Over the last five years, he was profiled twice by The New York Times. “A physical therapist in Kabul, providing more than exercise,” the US newspaper titled in December 2014.

In January this year, the Times profiled Cairo again on the 30th anniversary of the orthopedic program. “Quiet 'hero' marks 30 years restoring limbs, and dignity, in War” reads the article's headline.

“When you lose a leg, you don’t just lose a leg - you lose a piece of heart, you lose a piece of mind, you lose a piece of self-confidence,” Cairo was quoted in the article.

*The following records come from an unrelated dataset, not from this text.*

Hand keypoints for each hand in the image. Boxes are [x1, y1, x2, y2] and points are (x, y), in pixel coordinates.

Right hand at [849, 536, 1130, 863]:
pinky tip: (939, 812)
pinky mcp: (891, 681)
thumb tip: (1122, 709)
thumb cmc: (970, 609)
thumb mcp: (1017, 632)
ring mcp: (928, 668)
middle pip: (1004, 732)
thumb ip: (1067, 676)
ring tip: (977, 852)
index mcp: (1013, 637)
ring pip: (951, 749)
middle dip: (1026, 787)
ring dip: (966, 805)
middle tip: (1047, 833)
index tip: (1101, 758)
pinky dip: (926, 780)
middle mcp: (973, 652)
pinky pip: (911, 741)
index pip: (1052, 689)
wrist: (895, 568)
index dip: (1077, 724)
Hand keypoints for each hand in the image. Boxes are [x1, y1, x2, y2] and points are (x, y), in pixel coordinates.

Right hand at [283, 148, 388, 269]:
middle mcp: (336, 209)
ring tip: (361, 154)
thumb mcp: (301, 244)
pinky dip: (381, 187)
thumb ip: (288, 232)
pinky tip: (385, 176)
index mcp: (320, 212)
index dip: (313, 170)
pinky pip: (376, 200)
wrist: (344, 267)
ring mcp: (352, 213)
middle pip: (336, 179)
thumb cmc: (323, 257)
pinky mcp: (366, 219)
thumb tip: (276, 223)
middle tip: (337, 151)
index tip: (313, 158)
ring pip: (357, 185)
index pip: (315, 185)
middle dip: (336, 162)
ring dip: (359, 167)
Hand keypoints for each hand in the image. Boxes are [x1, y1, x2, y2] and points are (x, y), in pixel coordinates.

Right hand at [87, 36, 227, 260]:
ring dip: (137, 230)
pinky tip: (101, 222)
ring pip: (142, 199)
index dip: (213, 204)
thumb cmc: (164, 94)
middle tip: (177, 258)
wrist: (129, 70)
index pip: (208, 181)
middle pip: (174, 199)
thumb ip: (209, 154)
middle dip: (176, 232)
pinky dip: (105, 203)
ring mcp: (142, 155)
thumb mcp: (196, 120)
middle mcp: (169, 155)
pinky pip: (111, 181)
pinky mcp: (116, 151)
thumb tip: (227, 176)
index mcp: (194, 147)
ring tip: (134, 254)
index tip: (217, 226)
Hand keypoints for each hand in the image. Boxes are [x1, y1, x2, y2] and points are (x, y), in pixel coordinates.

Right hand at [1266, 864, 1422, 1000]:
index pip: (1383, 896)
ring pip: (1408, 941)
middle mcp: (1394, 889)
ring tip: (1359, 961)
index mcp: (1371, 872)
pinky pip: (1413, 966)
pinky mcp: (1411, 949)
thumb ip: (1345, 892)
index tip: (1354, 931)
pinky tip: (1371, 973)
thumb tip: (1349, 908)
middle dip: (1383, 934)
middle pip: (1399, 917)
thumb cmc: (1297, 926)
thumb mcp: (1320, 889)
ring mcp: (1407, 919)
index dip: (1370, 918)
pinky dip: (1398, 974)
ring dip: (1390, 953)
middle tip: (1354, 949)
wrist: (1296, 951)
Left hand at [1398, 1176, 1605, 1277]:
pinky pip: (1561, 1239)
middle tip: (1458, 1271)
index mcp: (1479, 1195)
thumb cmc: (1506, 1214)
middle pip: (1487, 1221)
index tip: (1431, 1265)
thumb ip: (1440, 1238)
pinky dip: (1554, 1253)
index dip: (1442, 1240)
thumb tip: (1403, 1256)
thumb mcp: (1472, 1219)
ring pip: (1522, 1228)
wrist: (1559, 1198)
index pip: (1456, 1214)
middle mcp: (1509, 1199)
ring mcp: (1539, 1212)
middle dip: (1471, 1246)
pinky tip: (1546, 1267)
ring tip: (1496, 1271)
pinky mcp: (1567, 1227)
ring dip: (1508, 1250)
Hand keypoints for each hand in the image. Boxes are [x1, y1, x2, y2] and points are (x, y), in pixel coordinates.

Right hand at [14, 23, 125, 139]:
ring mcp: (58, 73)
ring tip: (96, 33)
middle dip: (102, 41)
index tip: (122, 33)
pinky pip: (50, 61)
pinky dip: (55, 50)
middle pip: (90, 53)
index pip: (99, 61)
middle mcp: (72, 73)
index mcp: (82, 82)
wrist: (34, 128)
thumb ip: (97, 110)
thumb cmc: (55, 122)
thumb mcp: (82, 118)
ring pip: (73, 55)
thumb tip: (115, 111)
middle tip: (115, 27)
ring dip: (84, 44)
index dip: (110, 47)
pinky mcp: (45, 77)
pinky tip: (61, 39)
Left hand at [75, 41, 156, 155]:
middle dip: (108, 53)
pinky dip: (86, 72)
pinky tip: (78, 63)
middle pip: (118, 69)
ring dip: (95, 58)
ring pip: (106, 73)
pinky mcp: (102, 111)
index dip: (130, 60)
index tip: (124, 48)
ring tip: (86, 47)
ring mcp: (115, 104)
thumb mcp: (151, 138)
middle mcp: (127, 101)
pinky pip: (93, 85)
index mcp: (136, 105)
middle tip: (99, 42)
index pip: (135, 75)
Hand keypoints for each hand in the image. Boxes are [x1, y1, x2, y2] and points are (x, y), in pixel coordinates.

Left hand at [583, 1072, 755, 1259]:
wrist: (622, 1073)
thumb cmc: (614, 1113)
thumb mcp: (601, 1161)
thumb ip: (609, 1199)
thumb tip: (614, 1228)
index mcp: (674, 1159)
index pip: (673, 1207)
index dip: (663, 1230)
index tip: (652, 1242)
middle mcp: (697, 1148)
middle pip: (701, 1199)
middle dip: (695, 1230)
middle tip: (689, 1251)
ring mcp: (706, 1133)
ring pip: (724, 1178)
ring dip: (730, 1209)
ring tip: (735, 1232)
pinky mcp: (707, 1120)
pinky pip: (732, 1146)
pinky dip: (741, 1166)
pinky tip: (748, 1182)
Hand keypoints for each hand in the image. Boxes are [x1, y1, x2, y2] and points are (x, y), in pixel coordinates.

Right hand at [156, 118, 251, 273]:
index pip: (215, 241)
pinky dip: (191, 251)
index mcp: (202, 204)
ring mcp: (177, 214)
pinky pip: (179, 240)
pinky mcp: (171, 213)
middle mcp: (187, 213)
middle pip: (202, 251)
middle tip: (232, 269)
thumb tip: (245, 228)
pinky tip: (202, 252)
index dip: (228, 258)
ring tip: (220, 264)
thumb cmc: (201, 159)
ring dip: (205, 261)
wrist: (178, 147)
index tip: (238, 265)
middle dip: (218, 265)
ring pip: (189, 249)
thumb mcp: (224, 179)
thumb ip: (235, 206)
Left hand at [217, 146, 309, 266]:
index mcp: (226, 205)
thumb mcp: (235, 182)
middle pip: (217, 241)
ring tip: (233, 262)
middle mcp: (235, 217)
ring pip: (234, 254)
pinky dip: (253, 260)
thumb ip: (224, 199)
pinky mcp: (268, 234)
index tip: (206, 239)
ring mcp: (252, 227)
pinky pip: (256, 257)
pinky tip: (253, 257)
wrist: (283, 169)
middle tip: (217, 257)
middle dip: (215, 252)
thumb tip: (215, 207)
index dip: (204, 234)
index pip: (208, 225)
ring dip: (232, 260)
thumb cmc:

According to Cairo, the Red Cross program has cared for nearly 180,000 patients and built about 200,000 artificial limbs. Still, landmines remain a huge problem in Afghanistan.

Some 750 people work for Cairo and nearly all of them are former patients. A reported 50 percent of those who are killed or maimed by landmines are children.

Cairo, a lawyer-turned-physiotherapist, arrived in Kabul in 1989 planning to stay for a year. He never left.




From law school to prosthetic limbs

Cairo graduated from law school but never worked as a lawyer. He instead studied to become a physiotherapist, practicing on a wheelchair to better understand his patients' needs, and then joined the Red Cross.

He is famous in Afghanistan for turning an orthopedic center into a self-sufficient structure where the majority of artificial limbs, wheelchairs and other devices are made with local materials at the center.

Limbs cost much less than if they were produced abroad, and disabled people are employed to manufacture them. The center is also in charge of rehabilitation and provides training for patients, helping them get back into the job market also through loans and education.